__SUPPLIED DATA__:
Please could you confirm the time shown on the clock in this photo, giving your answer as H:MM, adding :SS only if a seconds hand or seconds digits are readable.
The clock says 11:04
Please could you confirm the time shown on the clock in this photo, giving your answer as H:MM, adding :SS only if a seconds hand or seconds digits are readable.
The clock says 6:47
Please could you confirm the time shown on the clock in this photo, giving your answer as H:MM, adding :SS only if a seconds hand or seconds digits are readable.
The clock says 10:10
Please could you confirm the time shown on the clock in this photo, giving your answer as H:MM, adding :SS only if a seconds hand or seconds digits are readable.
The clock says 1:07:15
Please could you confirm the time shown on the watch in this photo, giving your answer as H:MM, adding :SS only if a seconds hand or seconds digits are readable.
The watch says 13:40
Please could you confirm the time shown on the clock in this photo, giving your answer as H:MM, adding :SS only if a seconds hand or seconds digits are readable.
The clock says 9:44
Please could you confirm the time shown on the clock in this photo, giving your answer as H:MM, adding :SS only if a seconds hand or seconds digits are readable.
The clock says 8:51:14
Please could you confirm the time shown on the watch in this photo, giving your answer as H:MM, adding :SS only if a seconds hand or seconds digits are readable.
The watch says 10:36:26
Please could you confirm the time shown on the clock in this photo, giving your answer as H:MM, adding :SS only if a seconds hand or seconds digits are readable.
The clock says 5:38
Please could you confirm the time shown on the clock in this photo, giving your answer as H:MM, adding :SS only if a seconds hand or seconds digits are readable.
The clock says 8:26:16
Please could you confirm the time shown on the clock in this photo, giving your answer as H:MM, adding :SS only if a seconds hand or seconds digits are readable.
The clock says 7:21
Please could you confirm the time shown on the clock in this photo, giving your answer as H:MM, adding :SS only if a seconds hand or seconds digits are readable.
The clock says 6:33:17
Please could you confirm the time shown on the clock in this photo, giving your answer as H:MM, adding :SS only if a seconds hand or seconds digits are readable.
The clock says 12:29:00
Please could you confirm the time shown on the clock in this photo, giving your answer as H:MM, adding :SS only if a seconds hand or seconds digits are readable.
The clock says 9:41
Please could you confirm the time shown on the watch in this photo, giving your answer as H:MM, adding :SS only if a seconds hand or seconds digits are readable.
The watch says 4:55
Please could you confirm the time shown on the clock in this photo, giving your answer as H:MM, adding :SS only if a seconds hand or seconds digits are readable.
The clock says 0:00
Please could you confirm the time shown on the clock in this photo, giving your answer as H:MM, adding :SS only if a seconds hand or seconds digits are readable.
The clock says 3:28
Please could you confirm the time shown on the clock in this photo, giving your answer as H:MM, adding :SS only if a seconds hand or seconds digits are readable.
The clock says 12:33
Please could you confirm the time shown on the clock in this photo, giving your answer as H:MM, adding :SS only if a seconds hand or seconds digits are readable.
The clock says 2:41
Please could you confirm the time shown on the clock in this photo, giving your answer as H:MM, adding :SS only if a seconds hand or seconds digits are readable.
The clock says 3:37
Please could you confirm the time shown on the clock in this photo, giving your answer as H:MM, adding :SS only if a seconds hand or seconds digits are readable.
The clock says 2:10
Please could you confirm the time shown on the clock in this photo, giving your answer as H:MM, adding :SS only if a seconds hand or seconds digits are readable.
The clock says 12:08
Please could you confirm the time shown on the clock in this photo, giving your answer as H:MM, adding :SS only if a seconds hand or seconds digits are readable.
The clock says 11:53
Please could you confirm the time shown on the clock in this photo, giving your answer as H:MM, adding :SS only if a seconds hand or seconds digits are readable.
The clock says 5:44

__TASK PROMPT__: Return all of the records above verbatim, line for line, with no changes to wording, punctuation, or order.

__SOLUTION TO THIS TASK__:
Please could you confirm the time shown on the clock in this photo, giving your answer as H:MM, adding :SS only if a seconds hand or seconds digits are readable.
The clock says 11:04
Please could you confirm the time shown on the clock in this photo, giving your answer as H:MM, adding :SS only if a seconds hand or seconds digits are readable.
The clock says 6:47
Please could you confirm the time shown on the clock in this photo, giving your answer as H:MM, adding :SS only if a seconds hand or seconds digits are readable.
The clock says 10:10
Please could you confirm the time shown on the clock in this photo, giving your answer as H:MM, adding :SS only if a seconds hand or seconds digits are readable.
The clock says 1:07:15
Please could you confirm the time shown on the watch in this photo, giving your answer as H:MM, adding :SS only if a seconds hand or seconds digits are readable.
The watch says 13:40
Please could you confirm the time shown on the clock in this photo, giving your answer as H:MM, adding :SS only if a seconds hand or seconds digits are readable.
The clock says 9:44
Please could you confirm the time shown on the clock in this photo, giving your answer as H:MM, adding :SS only if a seconds hand or seconds digits are readable.
The clock says 8:51:14
Please could you confirm the time shown on the watch in this photo, giving your answer as H:MM, adding :SS only if a seconds hand or seconds digits are readable.
The watch says 10:36:26
Please could you confirm the time shown on the clock in this photo, giving your answer as H:MM, adding :SS only if a seconds hand or seconds digits are readable.
The clock says 5:38
Please could you confirm the time shown on the clock in this photo, giving your answer as H:MM, adding :SS only if a seconds hand or seconds digits are readable.
The clock says 8:26:16
Please could you confirm the time shown on the clock in this photo, giving your answer as H:MM, adding :SS only if a seconds hand or seconds digits are readable.
The clock says 7:21
Please could you confirm the time shown on the clock in this photo, giving your answer as H:MM, adding :SS only if a seconds hand or seconds digits are readable.
The clock says 6:33:17
Please could you confirm the time shown on the clock in this photo, giving your answer as H:MM, adding :SS only if a seconds hand or seconds digits are readable.
The clock says 12:29:00
Please could you confirm the time shown on the clock in this photo, giving your answer as H:MM, adding :SS only if a seconds hand or seconds digits are readable.
The clock says 9:41
Please could you confirm the time shown on the watch in this photo, giving your answer as H:MM, adding :SS only if a seconds hand or seconds digits are readable.
The watch says 4:55
Please could you confirm the time shown on the clock in this photo, giving your answer as H:MM, adding :SS only if a seconds hand or seconds digits are readable.
The clock says 0:00
Please could you confirm the time shown on the clock in this photo, giving your answer as H:MM, adding :SS only if a seconds hand or seconds digits are readable.
The clock says 3:28
Please could you confirm the time shown on the clock in this photo, giving your answer as H:MM, adding :SS only if a seconds hand or seconds digits are readable.
The clock says 12:33
Please could you confirm the time shown on the clock in this photo, giving your answer as H:MM, adding :SS only if a seconds hand or seconds digits are readable.
The clock says 2:41
Please could you confirm the time shown on the clock in this photo, giving your answer as H:MM, adding :SS only if a seconds hand or seconds digits are readable.
The clock says 3:37
Please could you confirm the time shown on the clock in this photo, giving your answer as H:MM, adding :SS only if a seconds hand or seconds digits are readable.
The clock says 2:10
Please could you confirm the time shown on the clock in this photo, giving your answer as H:MM, adding :SS only if a seconds hand or seconds digits are readable.
The clock says 12:08
Please could you confirm the time shown on the clock in this photo, giving your answer as H:MM, adding :SS only if a seconds hand or seconds digits are readable.
The clock says 11:53
Please could you confirm the time shown on the clock in this photo, giving your answer as H:MM, adding :SS only if a seconds hand or seconds digits are readable.
The clock says 5:44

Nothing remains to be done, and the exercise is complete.